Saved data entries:
<<<<
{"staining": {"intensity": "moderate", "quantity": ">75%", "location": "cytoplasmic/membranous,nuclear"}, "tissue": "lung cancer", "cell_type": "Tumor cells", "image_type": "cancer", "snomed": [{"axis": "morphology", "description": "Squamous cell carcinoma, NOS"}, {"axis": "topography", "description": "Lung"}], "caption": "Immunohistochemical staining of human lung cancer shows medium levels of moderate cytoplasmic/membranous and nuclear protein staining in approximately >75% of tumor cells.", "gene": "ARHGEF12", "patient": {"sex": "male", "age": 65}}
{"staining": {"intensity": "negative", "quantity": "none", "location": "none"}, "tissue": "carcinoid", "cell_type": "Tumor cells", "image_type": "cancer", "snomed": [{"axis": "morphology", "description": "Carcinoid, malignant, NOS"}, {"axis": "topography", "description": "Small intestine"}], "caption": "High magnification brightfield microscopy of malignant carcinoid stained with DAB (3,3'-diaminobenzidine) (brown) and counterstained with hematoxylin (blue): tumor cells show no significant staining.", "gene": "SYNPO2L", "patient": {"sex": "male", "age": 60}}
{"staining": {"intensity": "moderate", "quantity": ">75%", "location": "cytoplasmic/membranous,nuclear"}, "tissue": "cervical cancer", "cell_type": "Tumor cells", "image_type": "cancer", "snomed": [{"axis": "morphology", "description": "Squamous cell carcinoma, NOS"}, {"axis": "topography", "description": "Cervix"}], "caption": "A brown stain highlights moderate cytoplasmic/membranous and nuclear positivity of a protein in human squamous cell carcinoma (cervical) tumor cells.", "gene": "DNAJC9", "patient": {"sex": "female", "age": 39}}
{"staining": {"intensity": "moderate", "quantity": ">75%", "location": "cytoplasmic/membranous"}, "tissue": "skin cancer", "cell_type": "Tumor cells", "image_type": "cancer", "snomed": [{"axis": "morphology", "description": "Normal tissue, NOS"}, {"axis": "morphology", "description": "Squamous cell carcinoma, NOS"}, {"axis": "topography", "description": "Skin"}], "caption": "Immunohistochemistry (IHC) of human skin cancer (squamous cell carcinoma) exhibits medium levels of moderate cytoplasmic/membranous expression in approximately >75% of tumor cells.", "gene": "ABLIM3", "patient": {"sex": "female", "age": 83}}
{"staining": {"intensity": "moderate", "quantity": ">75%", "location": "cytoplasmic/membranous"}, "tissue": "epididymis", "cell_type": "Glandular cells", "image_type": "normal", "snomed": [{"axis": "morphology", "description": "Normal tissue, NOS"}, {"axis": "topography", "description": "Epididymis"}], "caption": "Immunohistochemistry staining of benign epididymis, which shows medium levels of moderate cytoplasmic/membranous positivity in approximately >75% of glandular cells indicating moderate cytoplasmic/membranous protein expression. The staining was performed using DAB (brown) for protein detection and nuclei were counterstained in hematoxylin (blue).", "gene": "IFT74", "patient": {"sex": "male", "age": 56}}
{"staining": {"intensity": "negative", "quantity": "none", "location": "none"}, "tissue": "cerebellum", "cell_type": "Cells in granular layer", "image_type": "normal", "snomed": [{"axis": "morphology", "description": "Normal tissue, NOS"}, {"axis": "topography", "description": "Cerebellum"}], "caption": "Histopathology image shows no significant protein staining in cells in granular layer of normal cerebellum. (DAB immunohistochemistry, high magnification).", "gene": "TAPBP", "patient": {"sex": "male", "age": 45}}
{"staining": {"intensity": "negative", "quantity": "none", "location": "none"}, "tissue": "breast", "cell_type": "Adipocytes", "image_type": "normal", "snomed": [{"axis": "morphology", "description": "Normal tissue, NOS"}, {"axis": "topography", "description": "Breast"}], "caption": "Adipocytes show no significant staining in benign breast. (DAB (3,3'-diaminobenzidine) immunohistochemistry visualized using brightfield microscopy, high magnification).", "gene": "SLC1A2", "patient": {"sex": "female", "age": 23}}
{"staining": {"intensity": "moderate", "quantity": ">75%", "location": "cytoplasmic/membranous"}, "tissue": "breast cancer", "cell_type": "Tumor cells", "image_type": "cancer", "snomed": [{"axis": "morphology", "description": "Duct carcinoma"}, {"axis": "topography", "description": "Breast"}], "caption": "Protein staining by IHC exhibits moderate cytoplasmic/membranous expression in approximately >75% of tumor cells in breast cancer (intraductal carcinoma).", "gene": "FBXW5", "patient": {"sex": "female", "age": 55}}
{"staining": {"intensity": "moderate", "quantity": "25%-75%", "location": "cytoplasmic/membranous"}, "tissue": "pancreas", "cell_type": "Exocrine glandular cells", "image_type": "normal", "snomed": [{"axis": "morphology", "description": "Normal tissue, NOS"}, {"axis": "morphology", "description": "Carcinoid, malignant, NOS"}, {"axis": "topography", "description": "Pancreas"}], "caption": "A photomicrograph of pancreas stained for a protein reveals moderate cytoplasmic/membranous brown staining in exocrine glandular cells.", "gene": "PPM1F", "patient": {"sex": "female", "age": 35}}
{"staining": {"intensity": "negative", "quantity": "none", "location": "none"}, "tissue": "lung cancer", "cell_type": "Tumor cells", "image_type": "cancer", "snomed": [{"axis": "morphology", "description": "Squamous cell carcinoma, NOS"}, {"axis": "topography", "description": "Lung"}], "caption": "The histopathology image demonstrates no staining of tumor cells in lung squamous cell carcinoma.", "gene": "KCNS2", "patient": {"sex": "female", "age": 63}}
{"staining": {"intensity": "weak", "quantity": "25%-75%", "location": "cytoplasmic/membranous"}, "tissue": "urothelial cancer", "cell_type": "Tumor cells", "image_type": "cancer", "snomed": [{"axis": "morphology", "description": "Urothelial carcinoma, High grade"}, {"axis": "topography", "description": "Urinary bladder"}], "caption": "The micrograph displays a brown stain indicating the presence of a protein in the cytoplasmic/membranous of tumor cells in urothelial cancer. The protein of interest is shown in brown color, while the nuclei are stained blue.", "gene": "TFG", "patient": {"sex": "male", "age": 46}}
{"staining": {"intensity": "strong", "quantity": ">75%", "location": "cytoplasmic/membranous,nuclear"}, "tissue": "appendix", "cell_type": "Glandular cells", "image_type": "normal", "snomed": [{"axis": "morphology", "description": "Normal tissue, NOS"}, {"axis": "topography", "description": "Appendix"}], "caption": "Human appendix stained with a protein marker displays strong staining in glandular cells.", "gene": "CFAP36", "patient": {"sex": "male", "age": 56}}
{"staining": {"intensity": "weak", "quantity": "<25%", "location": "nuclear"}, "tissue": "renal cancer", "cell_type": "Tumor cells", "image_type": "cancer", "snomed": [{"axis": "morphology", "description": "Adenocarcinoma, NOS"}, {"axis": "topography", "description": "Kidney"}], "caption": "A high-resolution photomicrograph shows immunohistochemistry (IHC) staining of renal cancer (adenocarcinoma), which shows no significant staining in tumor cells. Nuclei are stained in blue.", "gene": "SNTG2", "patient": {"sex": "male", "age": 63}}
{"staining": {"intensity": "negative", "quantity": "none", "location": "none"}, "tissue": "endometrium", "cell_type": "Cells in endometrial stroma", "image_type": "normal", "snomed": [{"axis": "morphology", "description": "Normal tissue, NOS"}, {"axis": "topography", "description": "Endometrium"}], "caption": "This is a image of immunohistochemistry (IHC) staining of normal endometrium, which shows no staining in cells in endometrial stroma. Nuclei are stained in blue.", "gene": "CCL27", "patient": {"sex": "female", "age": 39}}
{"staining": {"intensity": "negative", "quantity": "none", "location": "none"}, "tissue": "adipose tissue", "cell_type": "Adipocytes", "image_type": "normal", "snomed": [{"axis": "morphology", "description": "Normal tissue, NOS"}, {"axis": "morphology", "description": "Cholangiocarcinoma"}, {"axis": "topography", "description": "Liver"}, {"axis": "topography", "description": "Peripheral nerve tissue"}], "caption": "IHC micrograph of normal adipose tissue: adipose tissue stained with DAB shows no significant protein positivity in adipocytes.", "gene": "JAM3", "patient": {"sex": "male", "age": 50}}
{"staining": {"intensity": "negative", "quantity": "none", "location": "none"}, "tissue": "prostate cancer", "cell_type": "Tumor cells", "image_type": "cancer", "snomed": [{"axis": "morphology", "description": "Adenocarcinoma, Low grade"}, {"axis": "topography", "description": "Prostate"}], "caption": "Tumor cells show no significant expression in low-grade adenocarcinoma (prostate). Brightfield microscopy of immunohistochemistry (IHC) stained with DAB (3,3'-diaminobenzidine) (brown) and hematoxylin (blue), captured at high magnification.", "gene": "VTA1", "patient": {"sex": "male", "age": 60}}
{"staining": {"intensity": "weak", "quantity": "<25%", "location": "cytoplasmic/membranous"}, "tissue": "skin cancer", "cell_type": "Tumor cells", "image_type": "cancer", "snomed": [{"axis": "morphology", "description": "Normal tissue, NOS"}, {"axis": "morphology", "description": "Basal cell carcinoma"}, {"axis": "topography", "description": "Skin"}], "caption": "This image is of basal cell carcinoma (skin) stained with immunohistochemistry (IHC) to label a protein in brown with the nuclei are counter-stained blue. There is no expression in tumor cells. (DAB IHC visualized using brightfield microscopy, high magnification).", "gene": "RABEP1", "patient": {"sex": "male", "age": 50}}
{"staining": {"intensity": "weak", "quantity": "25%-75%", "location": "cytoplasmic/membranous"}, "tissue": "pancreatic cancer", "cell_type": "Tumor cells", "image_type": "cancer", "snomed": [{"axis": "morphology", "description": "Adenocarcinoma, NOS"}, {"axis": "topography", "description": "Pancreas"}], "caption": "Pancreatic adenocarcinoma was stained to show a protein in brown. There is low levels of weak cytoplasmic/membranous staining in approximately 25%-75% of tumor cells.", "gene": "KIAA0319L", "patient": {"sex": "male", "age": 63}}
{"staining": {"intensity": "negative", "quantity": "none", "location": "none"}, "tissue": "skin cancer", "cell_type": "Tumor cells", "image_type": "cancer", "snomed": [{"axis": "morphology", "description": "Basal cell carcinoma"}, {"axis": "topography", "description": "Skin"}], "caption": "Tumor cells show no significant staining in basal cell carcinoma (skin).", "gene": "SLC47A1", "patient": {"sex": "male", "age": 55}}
>>>>
» Task description: What you return must be the lines above that run from the line with "micrograph displays a" to the line with "appendix stained with", inclusive, each copied exactly.

» Task output:
{"staining": {"intensity": "weak", "quantity": "25%-75%", "location": "cytoplasmic/membranous"}, "tissue": "urothelial cancer", "cell_type": "Tumor cells", "image_type": "cancer", "snomed": [{"axis": "morphology", "description": "Urothelial carcinoma, High grade"}, {"axis": "topography", "description": "Urinary bladder"}], "caption": "The micrograph displays a brown stain indicating the presence of a protein in the cytoplasmic/membranous of tumor cells in urothelial cancer. The protein of interest is shown in brown color, while the nuclei are stained blue.", "gene": "TFG", "patient": {"sex": "male", "age": 46}}
{"staining": {"intensity": "strong", "quantity": ">75%", "location": "cytoplasmic/membranous,nuclear"}, "tissue": "appendix", "cell_type": "Glandular cells", "image_type": "normal", "snomed": [{"axis": "morphology", "description": "Normal tissue, NOS"}, {"axis": "topography", "description": "Appendix"}], "caption": "Human appendix stained with a protein marker displays strong staining in glandular cells.", "gene": "CFAP36", "patient": {"sex": "male", "age": 56}}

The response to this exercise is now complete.